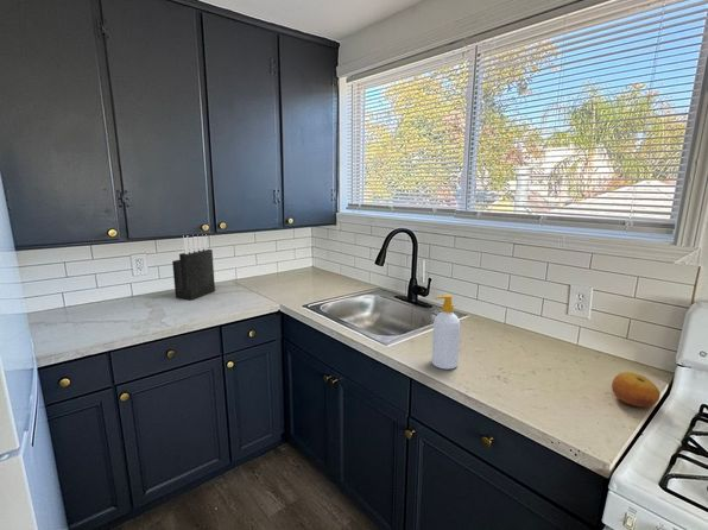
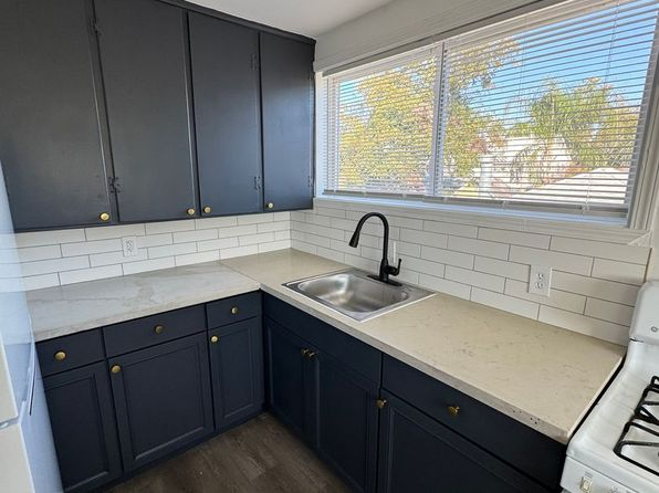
- soap bottle [431,294,461,371]
- knife block [171,235,216,301]
- fruit [611,371,662,408]
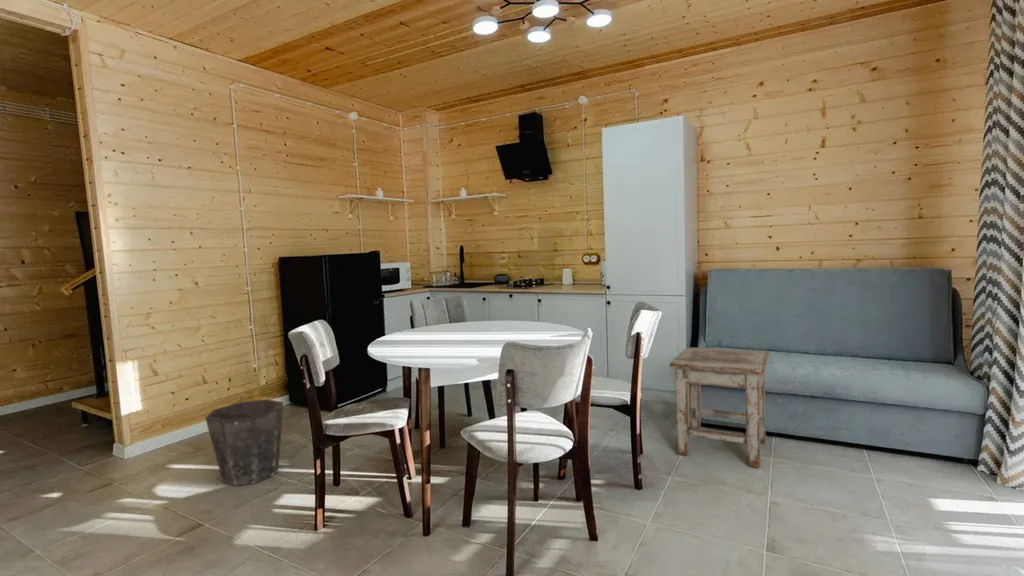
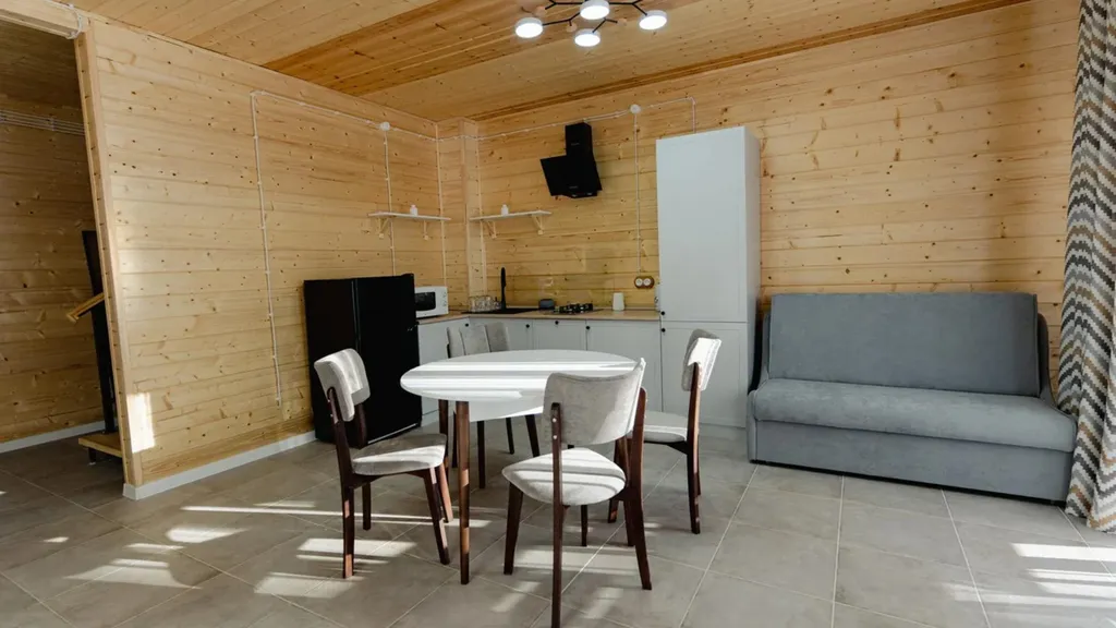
- waste bin [204,398,284,487]
- stool [669,346,771,468]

Work item:
Exactly as written above, print every line of the data but not its pictures.

Response to the exercise:
- soap bottle [431,294,461,371]
- knife block [171,235,216,301]
- fruit [611,371,662,408]
- waste bin [204,398,284,487]
- stool [669,346,771,468]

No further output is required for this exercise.